Pyrenees Mountain Dogs may or may not get any of these diseases but it is important to be aware of them.
- Bone care – These dogs bones grow at such a rapid speed that they can easily develop bone pains. The more mature the breed gets, the more it requires special attentions especially on bone-related cases.
- Hip Dysplasia – An inherited disease where thighbone tends to slide over each other around the hip joint. Some legs develop a lame walk as a result while others do not show any outward sign of discomfort. The best way to diagnose the problem is through X-ray scanning.
- Addison’s Disease – It is a serious disease that occurs when the adrenal gland fails to produce sufficient adrenal hormones. Some signs to watch out for include poor appetite, vomiting, and lethargy. Salting your dog’s food can help mitigate the condition.
- Cataracts – Cataracts form in the eyes, leading to poor vision. Looking over your dog’s eyes will reveal a cloudy appearance to suggest that they are suffering from the condition. It is a condition you are likely to get more concerned about as old age sets in.
- Elbow Dysplasia – Just like Hip Dysplasia, Elbow Dysplasia is a degenerative disease. Abnormal growth and development are cited as the number one causes of the condition, leading to weakened joints around the elbow. Also, old age sets the way for the condition to manifest.
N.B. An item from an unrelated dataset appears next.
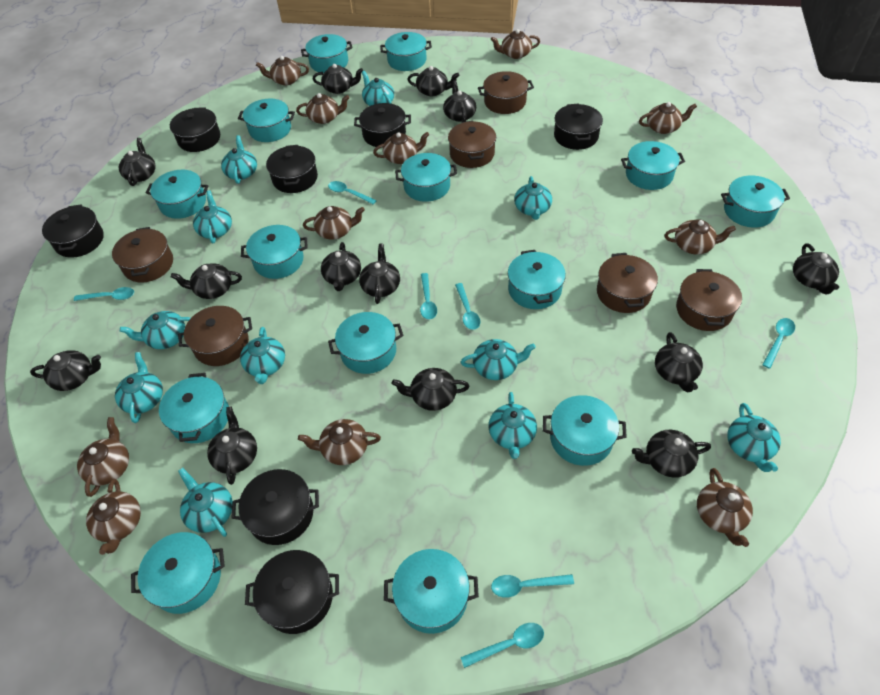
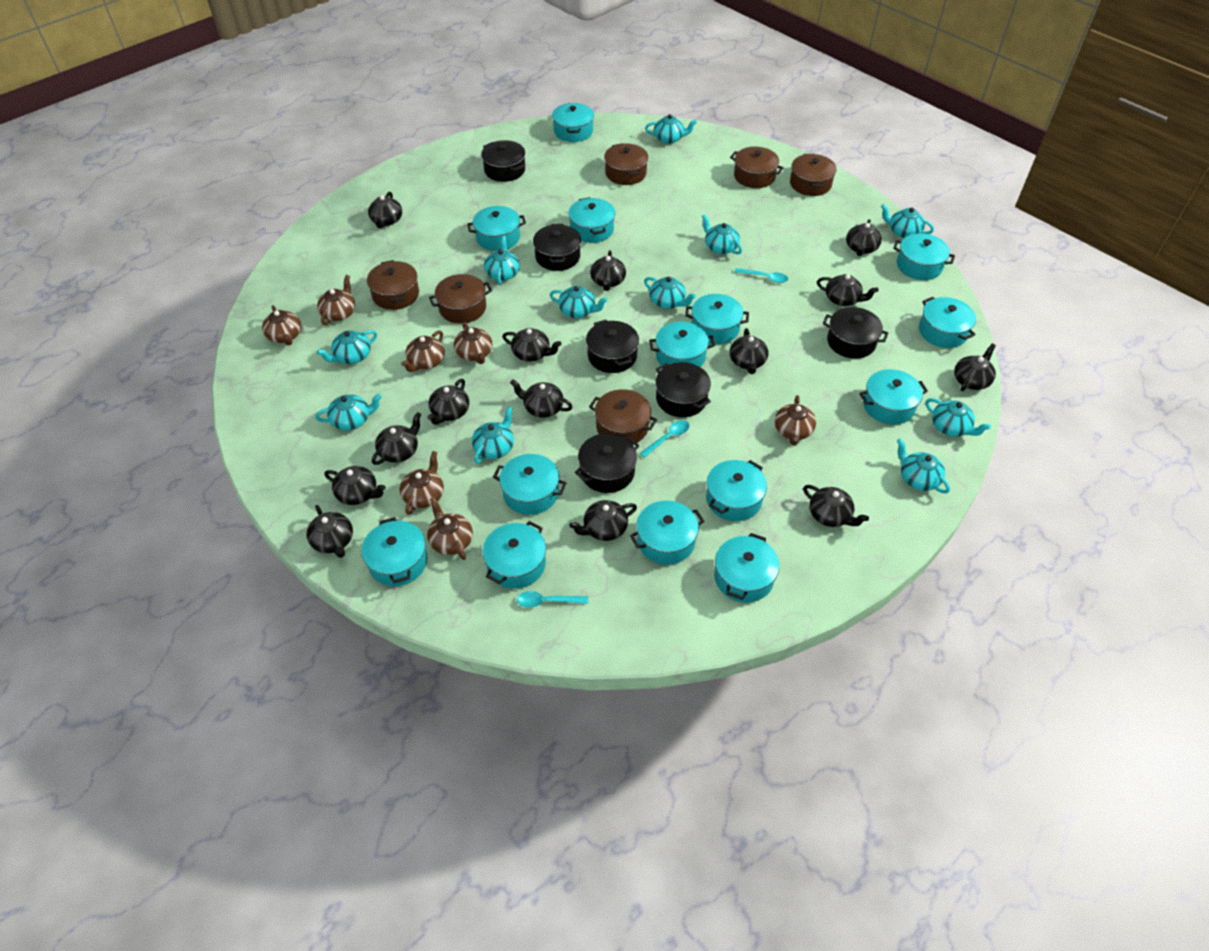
black pot: 7 -> 6
black teapot: 13 -> 14
brown teapot: 11 -> 7
turquoise spoon: 7 -> 3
- Anesthesia Sensitivity – Dogs with low metabolism have the greatest risk to this condition. Have a discussion with your vet over the possibility of the condition manifesting.
The bond between you and your Pyrenees is something to marvel about.
If you can accommodate their independence nature, you are sure to have a great time together.
Their medium size makes them a perfect fit for families in both apartments and their own compounds.